## Assigned task:
Beginning with the line that mentions "to keep the", reproduce every line through the last line of the entries, exactly, and only those.

Segment Start: Data shown

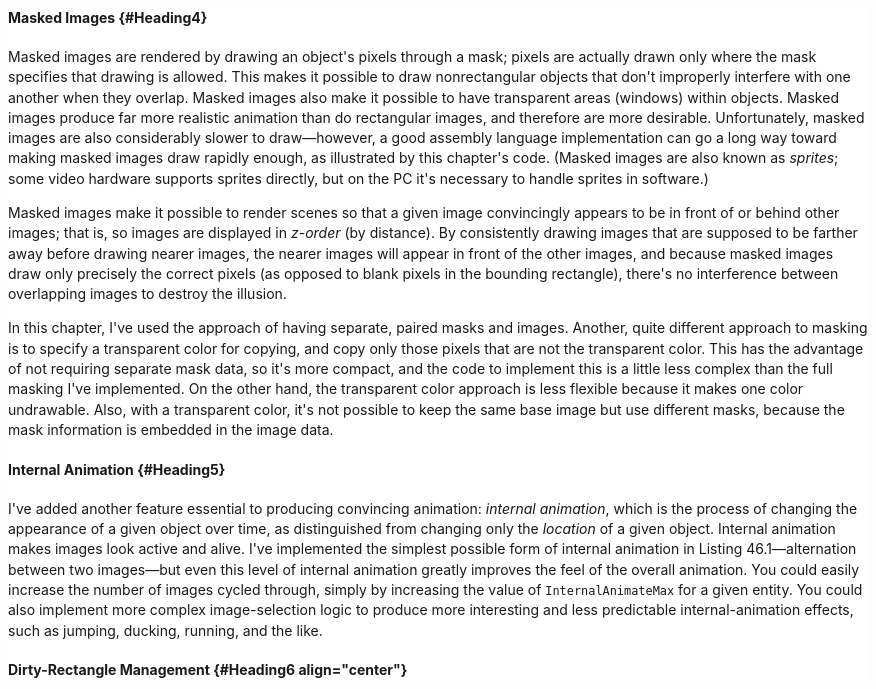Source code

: #### Masked Images {#Heading4}

Masked images are rendered by drawing an object's pixels through a mask;
pixels are actually drawn only where the mask specifies that drawing is
allowed. This makes it possible to draw nonrectangular objects that
don't improperly interfere with one another when they overlap. Masked
images also make it possible to have transparent areas (windows) within
objects. Masked images produce far more realistic animation than do
rectangular images, and therefore are more desirable. Unfortunately,
masked images are also considerably slower to draw—however, a good
assembly language implementation can go a long way toward making masked
images draw rapidly enough, as illustrated by this chapter's code.
(Masked images are also known as *sprites*; some video hardware supports
sprites directly, but on the PC it's necessary to handle sprites in
software.)

Masked images make it possible to render scenes so that a given image
convincingly appears to be in front of or behind other images; that is,
so images are displayed in *z-order* (by distance). By consistently
drawing images that are supposed to be farther away before drawing
nearer images, the nearer images will appear in front of the other
images, and because masked images draw only precisely the correct pixels
(as opposed to blank pixels in the bounding rectangle), there's no
interference between overlapping images to destroy the illusion.

In this chapter, I've used the approach of having separate, paired masks
and images. Another, quite different approach to masking is to specify a
transparent color for copying, and copy only those pixels that are not
the transparent color. This has the advantage of not requiring separate
mask data, so it's more compact, and the code to implement this is a
little less complex than the full masking I've implemented. On the other
hand, the transparent color approach is less flexible because it makes
one color undrawable. Also, with a transparent color, it's not possible
to keep the same base image but use different masks, because the mask
information is embedded in the image data.

#### Internal Animation {#Heading5}

I've added another feature essential to producing convincing animation:
*internal animation*, which is the process of changing the appearance of
a given object over time, as distinguished from changing only the
*location* of a given object. Internal animation makes images look
active and alive. I've implemented the simplest possible form of
internal animation in Listing 46.1—alternation between two images—but
even this level of internal animation greatly improves the feel of the
overall animation. You could easily increase the number of images cycled
through, simply by increasing the value of `InternalAnimateMax` for a
given entity. You could also implement more complex image-selection
logic to produce more interesting and less predictable
internal-animation effects, such as jumping, ducking, running, and the
like.

#### Dirty-Rectangle Management {#Heading6 align="center"}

Segment End: Data shown

## Problem solution:
to keep the same base image but use different masks, because the mask
information is embedded in the image data.

#### Internal Animation {#Heading5}

I've added another feature essential to producing convincing animation:
*internal animation*, which is the process of changing the appearance of
a given object over time, as distinguished from changing only the
*location* of a given object. Internal animation makes images look
active and alive. I've implemented the simplest possible form of
internal animation in Listing 46.1—alternation between two images—but
even this level of internal animation greatly improves the feel of the
overall animation. You could easily increase the number of images cycled
through, simply by increasing the value of `InternalAnimateMax` for a
given entity. You could also implement more complex image-selection
logic to produce more interesting and less predictable
internal-animation effects, such as jumping, ducking, running, and the
like.

#### Dirty-Rectangle Management {#Heading6 align="center"}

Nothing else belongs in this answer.